*What you have to do*
Go through the material and return every line that contains the string "drag".

*Material provided*
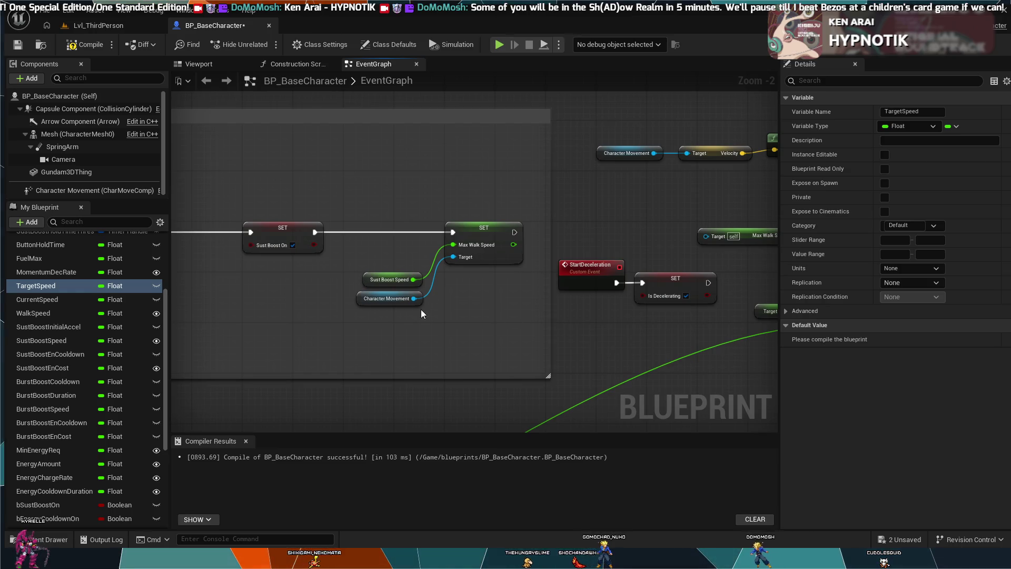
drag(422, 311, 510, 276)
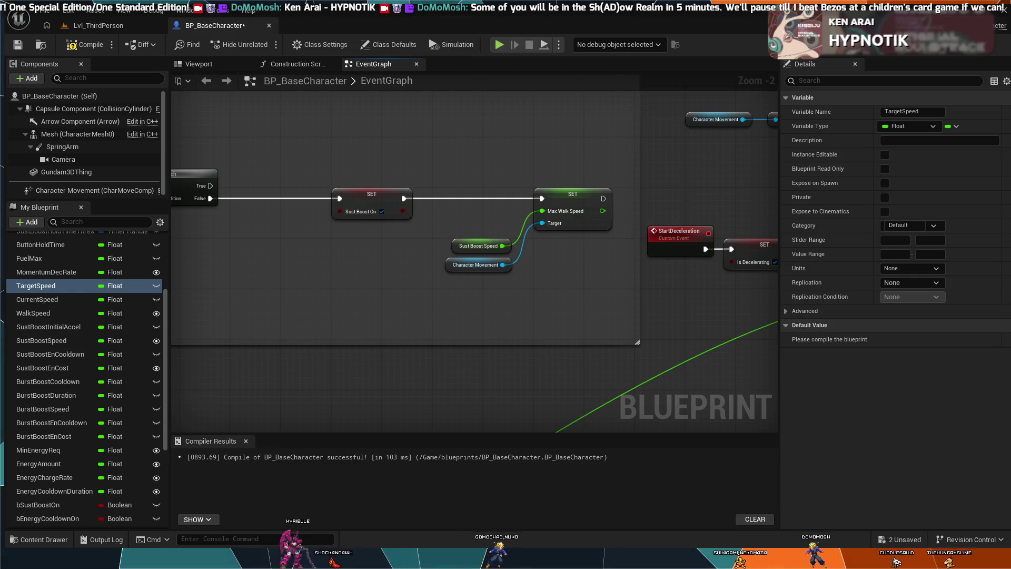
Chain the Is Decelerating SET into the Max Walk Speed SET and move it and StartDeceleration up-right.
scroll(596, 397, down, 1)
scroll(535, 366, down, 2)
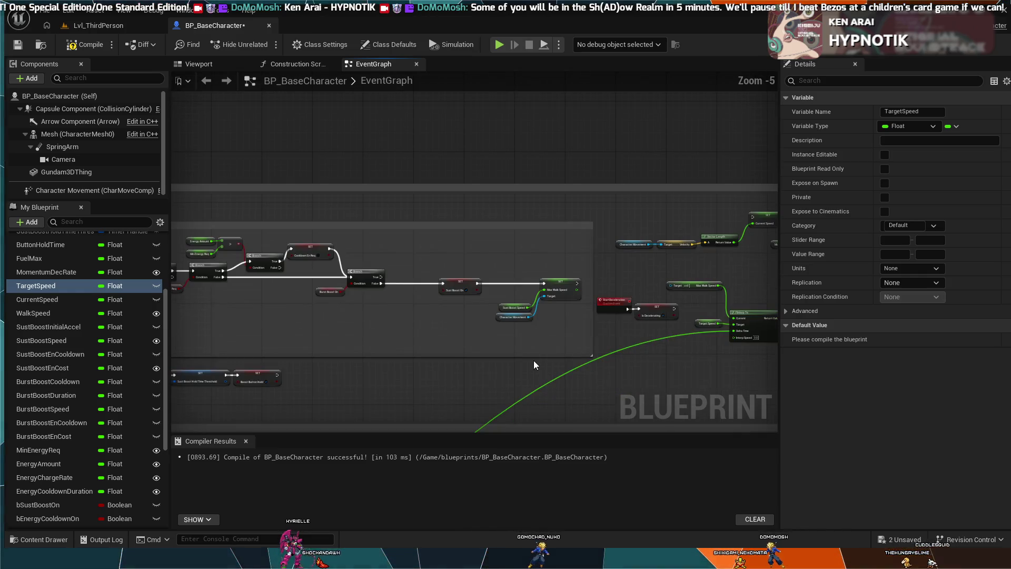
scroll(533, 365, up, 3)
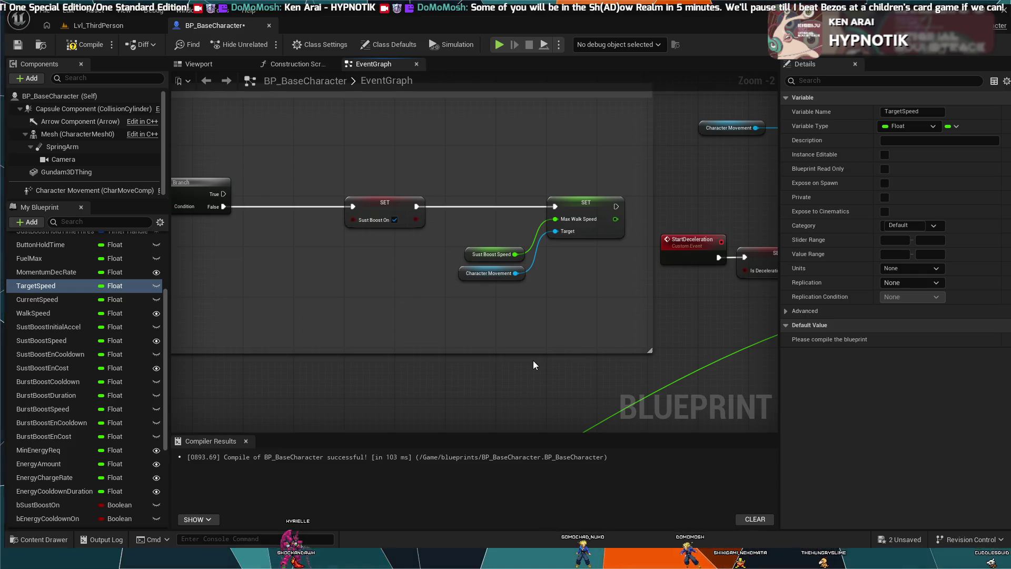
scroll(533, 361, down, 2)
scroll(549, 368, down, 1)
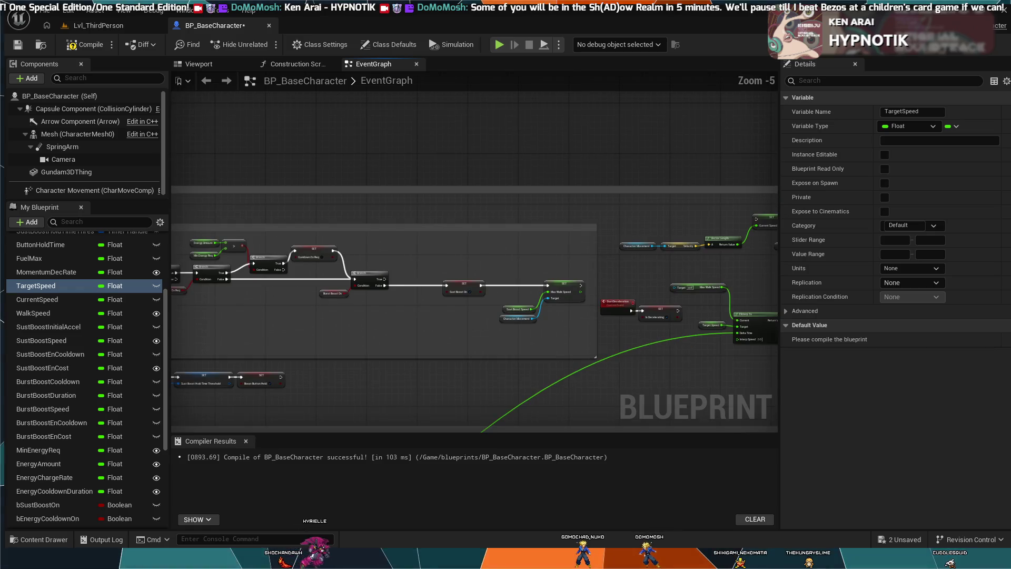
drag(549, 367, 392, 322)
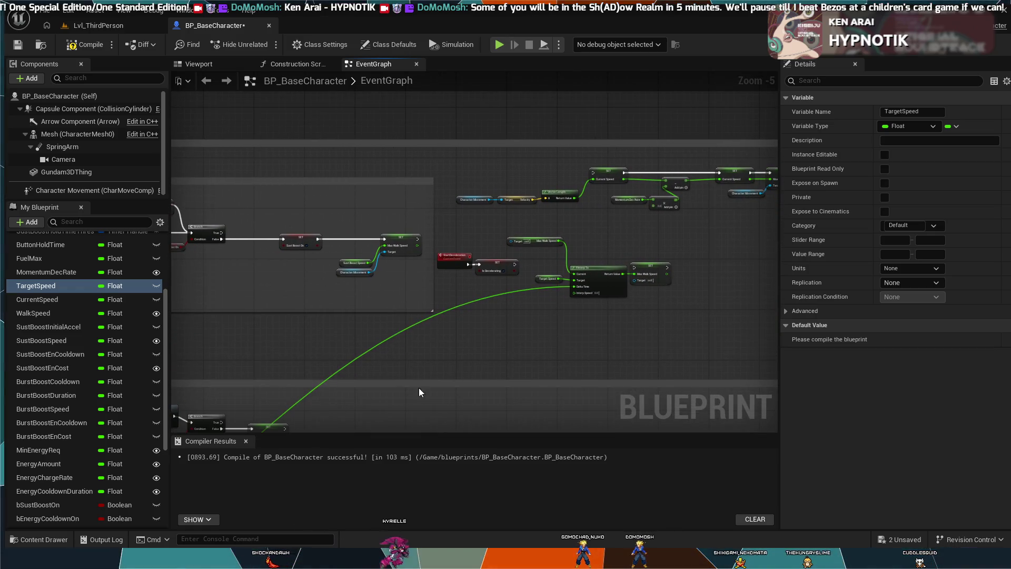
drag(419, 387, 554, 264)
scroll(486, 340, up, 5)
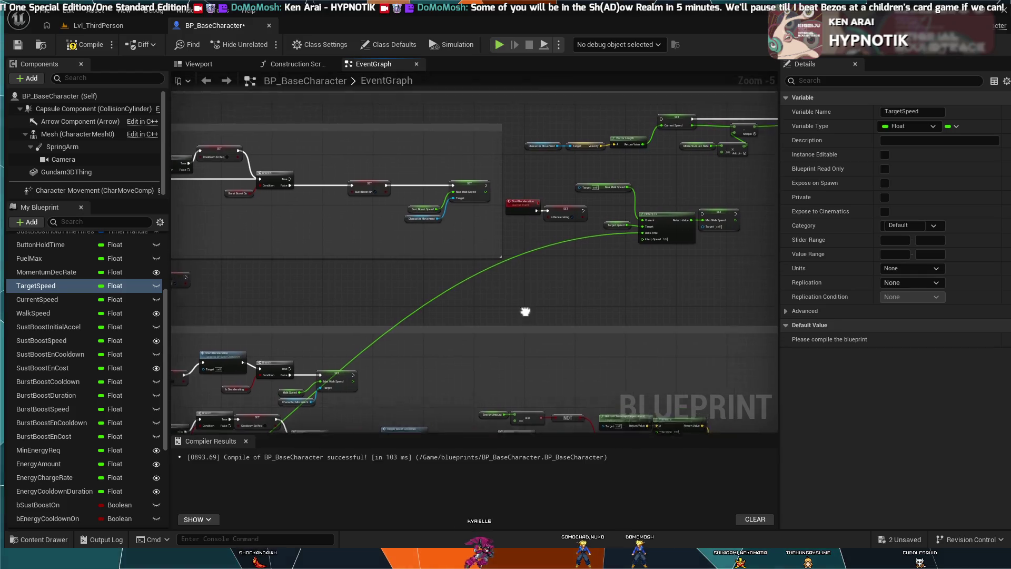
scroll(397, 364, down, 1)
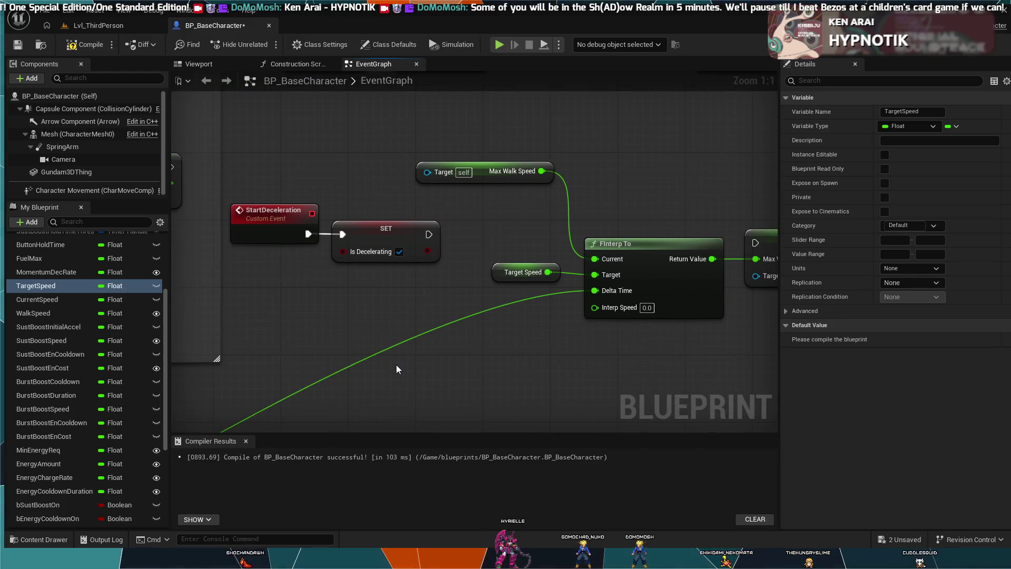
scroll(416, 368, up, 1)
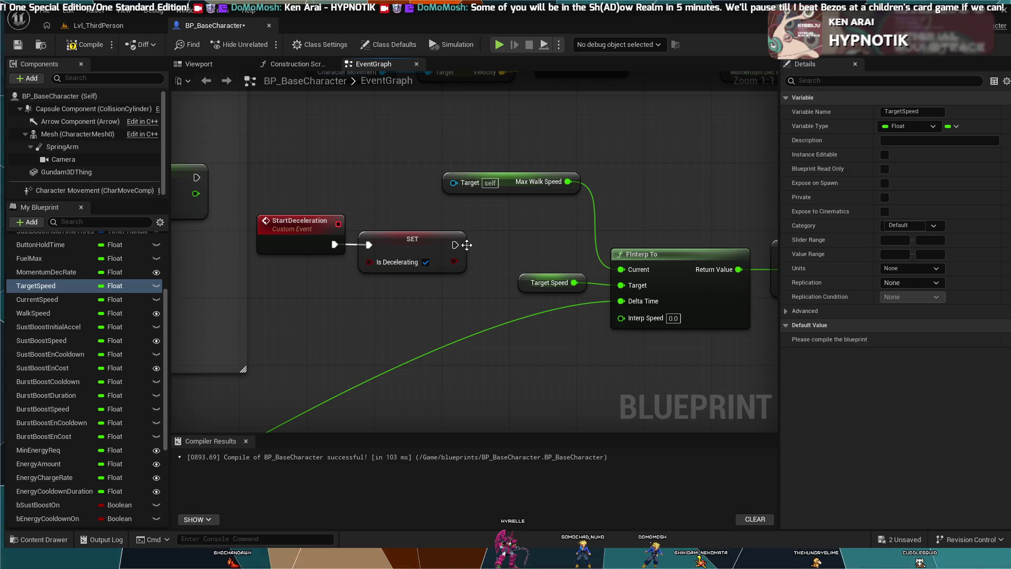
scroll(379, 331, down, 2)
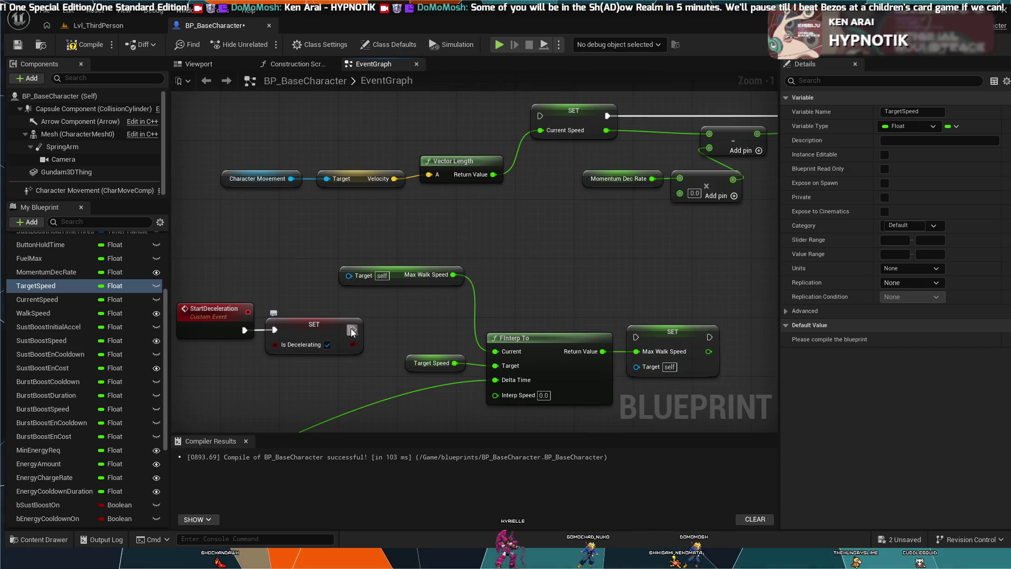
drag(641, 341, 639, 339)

*Response*
drag(422, 311, 510, 276)
drag(549, 367, 392, 322)
drag(419, 387, 554, 264)
drag(641, 341, 639, 339)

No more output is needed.